──────── SELECTED EXTRACT
In the world of servers, it's getting harder and more costly to deliver the generational performance and efficiency gains that we used to take for granted. There are increasing limitations in both the basic materials we use, and the way we design and integrate our systems. In hindsight, one could say that Rackspace started to address these issues by starting at the top of the stack, and moving down; first with OpenStack, then with Open Compute. As we were building OnMetal, our single-tenant, bare-metal Cloud Servers, we began to delve into firmware for Basic Input/Output System (BIOS) and systems management, a still-closed frontier. Moving forward, as we consider the performance levels we want to provide customers with future cloud offerings, we'll need to start moving into chips, memory, and storage.
────────────────
• [PROBLEM DETAILS]
List the areas that the text about server performance says Rackspace will need to start moving into.
──────── DATA SHOWN
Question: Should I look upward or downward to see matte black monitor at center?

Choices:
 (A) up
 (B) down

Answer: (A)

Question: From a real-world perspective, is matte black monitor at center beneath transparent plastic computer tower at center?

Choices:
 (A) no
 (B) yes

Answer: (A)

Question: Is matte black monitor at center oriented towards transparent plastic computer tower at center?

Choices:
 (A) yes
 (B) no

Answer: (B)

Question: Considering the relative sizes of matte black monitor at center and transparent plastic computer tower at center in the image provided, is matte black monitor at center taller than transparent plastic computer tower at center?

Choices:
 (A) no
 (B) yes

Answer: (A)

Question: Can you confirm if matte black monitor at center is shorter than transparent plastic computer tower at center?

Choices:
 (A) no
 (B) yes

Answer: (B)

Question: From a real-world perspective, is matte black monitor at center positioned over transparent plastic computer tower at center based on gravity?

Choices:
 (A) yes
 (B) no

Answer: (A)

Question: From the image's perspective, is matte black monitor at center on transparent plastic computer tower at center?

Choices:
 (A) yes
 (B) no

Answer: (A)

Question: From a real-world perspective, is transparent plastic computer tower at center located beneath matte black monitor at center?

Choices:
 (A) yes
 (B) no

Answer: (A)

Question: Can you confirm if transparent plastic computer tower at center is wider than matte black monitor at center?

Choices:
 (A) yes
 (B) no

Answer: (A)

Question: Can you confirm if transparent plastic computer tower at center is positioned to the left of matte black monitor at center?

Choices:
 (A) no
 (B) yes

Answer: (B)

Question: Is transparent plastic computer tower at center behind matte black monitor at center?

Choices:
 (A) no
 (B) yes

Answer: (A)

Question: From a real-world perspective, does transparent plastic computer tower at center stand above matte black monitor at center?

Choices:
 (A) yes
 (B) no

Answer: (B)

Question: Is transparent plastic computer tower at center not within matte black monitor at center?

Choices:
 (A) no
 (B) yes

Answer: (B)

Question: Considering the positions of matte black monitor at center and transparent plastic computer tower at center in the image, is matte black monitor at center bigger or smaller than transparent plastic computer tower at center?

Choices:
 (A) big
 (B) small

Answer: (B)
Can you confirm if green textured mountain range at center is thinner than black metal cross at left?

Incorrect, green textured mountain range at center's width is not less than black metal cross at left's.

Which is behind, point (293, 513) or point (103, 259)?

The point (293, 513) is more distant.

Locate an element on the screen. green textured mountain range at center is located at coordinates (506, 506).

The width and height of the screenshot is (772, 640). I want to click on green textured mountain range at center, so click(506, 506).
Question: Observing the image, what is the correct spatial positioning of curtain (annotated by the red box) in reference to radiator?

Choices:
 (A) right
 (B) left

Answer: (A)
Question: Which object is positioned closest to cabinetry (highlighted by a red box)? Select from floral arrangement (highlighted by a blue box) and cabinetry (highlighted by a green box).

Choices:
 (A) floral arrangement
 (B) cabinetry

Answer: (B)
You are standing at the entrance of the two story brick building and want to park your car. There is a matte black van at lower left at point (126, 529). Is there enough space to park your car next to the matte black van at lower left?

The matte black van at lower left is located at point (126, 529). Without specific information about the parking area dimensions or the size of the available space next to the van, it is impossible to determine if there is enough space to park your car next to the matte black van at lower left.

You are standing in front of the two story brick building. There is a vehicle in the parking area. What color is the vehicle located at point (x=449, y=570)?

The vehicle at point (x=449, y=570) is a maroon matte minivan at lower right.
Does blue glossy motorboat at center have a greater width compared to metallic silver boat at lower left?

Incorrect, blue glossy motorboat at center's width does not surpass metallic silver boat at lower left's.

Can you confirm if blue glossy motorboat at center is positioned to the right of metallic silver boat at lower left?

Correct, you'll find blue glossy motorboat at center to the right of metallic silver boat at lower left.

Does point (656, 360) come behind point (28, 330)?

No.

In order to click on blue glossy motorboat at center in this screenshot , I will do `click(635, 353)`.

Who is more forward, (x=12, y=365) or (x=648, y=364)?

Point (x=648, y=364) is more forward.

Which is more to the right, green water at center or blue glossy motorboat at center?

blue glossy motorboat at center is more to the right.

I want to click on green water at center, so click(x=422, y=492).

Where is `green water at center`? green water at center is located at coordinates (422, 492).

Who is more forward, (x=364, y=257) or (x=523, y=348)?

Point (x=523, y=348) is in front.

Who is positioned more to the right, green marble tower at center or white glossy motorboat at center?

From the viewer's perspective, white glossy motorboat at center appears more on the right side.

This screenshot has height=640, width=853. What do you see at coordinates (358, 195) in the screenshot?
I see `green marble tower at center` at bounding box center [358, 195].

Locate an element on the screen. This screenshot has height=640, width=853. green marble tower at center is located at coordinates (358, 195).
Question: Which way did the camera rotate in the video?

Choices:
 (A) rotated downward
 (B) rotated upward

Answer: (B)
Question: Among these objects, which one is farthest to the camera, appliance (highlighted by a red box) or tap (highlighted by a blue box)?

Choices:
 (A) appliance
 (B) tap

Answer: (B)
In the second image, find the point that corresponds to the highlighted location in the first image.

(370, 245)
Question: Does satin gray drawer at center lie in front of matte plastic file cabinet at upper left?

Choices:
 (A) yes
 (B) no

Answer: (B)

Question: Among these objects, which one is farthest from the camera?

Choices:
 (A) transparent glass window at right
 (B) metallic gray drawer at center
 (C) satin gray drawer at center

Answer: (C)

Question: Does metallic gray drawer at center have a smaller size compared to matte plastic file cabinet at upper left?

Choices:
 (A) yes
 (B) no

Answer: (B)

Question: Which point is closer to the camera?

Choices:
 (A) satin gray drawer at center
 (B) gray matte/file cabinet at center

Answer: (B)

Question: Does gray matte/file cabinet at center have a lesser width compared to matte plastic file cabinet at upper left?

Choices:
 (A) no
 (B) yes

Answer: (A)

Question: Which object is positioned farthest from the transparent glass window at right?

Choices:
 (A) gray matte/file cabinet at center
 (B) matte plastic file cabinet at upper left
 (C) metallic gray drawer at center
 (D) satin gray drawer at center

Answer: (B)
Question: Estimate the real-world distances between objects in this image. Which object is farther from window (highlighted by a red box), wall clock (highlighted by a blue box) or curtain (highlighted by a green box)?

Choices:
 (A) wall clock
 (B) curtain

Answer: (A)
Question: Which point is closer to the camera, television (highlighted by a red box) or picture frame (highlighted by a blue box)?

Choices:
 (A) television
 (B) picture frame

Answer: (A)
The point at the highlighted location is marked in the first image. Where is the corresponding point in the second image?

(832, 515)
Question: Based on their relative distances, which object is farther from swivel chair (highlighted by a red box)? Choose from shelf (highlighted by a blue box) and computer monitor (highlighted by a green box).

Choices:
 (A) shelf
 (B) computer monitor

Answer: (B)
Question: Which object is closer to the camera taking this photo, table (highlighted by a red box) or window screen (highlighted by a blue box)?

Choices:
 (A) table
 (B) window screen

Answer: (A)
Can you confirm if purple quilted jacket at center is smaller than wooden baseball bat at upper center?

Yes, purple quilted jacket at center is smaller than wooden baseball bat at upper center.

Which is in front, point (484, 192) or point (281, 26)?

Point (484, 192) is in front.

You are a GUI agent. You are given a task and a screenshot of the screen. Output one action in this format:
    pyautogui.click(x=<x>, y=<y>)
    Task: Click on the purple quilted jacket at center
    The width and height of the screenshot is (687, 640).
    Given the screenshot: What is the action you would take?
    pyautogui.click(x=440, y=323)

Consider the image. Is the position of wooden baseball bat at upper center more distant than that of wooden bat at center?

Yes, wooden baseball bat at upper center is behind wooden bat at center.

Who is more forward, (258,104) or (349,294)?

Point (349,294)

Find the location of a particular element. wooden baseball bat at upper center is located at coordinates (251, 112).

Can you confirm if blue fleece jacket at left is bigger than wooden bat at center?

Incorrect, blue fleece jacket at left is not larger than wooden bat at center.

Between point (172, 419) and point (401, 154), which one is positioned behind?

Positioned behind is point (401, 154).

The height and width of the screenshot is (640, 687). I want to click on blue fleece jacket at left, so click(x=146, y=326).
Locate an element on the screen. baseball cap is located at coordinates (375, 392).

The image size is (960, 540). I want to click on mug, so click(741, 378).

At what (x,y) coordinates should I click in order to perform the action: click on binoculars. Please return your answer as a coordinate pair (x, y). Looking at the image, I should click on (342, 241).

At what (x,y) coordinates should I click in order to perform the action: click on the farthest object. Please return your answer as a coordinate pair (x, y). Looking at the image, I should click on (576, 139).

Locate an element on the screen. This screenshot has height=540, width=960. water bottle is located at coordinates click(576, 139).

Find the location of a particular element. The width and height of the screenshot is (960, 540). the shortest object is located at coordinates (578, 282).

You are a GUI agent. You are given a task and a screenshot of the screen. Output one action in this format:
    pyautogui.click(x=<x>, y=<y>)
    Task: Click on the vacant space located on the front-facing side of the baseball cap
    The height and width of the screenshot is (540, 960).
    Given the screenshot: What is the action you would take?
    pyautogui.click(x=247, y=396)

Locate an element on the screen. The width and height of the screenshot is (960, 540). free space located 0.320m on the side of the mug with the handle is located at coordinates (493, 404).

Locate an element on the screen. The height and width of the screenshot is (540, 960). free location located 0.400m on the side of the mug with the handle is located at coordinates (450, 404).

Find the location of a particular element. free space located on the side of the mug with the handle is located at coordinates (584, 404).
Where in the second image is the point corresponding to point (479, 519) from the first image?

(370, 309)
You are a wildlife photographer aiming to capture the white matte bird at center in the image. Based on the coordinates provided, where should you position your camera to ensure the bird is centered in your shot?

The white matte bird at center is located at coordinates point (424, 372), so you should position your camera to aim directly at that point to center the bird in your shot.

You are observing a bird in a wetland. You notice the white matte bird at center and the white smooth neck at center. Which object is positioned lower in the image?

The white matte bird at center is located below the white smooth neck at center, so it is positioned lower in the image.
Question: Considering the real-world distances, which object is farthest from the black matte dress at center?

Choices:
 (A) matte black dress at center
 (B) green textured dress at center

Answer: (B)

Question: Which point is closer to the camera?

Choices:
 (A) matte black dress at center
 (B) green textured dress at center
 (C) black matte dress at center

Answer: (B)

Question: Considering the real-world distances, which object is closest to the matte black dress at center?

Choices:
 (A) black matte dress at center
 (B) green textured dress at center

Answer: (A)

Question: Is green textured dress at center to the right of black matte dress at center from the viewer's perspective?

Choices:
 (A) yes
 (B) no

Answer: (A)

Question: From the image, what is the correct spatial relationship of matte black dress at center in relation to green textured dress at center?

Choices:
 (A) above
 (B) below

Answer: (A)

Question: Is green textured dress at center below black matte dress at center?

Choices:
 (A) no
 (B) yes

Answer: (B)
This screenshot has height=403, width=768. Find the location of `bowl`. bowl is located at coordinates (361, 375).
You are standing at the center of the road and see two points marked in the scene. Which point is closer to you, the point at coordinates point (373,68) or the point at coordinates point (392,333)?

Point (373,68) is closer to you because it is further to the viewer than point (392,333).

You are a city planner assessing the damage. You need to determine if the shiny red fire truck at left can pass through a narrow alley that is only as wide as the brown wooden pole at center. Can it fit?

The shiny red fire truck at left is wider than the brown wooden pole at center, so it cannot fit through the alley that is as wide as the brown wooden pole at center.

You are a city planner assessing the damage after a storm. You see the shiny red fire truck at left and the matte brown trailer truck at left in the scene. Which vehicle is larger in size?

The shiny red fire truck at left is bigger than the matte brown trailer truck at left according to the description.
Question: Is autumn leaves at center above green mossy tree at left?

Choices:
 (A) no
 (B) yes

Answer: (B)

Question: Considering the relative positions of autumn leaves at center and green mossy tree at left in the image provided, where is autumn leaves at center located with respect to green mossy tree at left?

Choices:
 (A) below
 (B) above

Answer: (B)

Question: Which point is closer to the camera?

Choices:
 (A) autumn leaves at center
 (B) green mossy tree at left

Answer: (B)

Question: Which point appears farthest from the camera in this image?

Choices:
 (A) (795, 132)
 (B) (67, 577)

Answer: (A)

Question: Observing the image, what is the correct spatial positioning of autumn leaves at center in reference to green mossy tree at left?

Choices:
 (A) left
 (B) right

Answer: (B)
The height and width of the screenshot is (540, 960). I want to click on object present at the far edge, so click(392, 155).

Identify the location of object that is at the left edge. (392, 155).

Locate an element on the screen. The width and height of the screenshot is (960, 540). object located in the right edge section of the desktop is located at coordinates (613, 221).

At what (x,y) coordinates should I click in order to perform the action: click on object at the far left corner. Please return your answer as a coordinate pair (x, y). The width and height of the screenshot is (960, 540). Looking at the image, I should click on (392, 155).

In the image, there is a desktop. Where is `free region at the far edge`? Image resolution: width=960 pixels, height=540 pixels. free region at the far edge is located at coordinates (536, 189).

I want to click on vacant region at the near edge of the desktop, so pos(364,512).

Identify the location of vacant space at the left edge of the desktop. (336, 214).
────────────────
• [ANSWER BOX]
chips, memory, storage